* _Work to complete_: After going through the data, give the number of lines that contain the word "leurs" as your sole answer.

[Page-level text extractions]
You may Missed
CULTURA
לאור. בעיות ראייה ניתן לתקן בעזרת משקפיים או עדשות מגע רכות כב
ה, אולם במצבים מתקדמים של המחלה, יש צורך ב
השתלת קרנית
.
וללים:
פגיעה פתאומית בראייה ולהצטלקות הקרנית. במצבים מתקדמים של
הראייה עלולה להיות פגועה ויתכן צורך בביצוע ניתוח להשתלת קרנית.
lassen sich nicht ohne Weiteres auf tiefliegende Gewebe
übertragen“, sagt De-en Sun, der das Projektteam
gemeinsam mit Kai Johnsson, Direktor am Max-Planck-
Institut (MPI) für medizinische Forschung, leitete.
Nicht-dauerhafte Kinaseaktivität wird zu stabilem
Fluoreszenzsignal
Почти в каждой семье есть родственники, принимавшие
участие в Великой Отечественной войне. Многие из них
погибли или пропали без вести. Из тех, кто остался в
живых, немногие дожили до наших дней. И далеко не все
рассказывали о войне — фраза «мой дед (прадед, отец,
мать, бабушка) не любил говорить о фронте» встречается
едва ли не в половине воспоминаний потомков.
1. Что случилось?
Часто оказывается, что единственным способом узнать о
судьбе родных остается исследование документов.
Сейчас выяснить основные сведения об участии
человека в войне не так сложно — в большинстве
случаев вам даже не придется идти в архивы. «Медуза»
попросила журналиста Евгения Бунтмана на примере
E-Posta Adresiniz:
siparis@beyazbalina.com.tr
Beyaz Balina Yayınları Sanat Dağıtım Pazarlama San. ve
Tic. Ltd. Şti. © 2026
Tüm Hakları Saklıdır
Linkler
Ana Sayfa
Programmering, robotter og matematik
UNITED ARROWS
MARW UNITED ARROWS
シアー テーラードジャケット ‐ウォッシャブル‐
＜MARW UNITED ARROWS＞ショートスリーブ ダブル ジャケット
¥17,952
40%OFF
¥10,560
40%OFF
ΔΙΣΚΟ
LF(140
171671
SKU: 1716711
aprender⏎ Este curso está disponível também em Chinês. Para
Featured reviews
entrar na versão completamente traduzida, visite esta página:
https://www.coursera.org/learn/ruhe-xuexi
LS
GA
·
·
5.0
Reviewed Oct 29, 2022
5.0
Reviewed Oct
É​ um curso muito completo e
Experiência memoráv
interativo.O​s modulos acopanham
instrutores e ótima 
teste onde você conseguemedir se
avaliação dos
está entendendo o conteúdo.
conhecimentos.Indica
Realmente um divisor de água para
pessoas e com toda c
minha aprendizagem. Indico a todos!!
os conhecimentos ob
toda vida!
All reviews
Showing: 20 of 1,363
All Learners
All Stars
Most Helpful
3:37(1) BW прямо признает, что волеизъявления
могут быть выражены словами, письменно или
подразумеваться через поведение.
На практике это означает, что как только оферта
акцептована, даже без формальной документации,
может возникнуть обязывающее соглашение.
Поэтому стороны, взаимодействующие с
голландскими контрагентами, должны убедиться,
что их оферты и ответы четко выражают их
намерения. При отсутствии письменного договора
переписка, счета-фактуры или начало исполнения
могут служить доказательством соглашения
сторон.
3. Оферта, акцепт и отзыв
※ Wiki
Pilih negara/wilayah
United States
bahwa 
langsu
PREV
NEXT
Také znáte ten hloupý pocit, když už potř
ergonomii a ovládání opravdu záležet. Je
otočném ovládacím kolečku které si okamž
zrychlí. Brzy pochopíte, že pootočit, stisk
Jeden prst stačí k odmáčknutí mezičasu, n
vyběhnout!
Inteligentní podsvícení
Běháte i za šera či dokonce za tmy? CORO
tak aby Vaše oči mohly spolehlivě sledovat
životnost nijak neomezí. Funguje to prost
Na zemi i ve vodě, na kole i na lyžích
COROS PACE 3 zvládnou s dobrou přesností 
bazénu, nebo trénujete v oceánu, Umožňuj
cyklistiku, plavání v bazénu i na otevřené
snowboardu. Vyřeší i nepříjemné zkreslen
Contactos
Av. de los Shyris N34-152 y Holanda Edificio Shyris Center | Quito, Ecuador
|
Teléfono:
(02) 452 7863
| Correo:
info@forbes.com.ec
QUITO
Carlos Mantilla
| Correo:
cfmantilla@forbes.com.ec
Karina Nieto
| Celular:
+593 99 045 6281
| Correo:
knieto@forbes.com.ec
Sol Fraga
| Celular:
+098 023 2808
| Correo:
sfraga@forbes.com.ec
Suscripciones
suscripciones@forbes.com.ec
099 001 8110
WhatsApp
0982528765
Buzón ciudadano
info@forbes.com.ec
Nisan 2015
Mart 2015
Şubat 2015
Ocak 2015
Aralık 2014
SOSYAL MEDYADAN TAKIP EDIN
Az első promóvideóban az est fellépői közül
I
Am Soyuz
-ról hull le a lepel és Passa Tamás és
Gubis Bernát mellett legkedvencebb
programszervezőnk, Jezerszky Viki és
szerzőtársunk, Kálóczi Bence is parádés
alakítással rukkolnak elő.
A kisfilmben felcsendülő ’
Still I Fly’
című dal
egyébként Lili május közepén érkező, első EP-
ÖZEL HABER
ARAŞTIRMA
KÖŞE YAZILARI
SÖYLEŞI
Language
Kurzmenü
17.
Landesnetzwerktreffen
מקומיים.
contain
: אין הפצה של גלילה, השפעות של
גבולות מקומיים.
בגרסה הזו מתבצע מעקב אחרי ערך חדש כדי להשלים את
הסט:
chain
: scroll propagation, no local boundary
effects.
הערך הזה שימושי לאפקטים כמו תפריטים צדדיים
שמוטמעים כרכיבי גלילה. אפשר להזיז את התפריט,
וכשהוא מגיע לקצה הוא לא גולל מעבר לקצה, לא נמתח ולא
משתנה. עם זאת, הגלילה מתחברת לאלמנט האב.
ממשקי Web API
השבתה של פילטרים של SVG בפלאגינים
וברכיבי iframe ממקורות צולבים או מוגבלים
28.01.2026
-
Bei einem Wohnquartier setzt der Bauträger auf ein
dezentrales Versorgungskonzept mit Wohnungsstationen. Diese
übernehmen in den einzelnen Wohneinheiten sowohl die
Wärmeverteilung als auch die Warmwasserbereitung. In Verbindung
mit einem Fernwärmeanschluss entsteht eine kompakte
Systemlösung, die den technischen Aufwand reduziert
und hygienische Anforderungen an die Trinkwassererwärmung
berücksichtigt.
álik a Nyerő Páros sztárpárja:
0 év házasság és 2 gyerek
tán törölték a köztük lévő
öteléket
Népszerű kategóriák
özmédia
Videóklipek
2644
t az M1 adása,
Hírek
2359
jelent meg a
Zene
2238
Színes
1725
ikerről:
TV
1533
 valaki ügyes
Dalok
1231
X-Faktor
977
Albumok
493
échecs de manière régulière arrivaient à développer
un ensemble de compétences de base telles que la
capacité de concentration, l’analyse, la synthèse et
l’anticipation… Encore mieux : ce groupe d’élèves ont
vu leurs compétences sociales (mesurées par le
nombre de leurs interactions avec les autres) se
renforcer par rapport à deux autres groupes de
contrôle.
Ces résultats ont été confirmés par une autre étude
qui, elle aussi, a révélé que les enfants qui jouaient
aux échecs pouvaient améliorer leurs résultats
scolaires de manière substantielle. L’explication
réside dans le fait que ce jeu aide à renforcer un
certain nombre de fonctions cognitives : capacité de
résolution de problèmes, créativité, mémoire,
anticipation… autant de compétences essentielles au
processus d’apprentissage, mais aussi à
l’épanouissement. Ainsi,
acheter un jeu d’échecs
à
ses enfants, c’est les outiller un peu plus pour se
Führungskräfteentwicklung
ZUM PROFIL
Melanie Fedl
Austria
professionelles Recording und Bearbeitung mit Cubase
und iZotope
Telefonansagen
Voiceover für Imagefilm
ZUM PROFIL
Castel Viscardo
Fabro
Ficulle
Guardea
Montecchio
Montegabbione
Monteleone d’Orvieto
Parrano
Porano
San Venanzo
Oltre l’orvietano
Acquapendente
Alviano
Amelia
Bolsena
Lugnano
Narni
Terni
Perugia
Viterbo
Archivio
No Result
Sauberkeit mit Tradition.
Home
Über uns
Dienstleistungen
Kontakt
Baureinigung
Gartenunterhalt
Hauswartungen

* _Reply to the exercise_: 3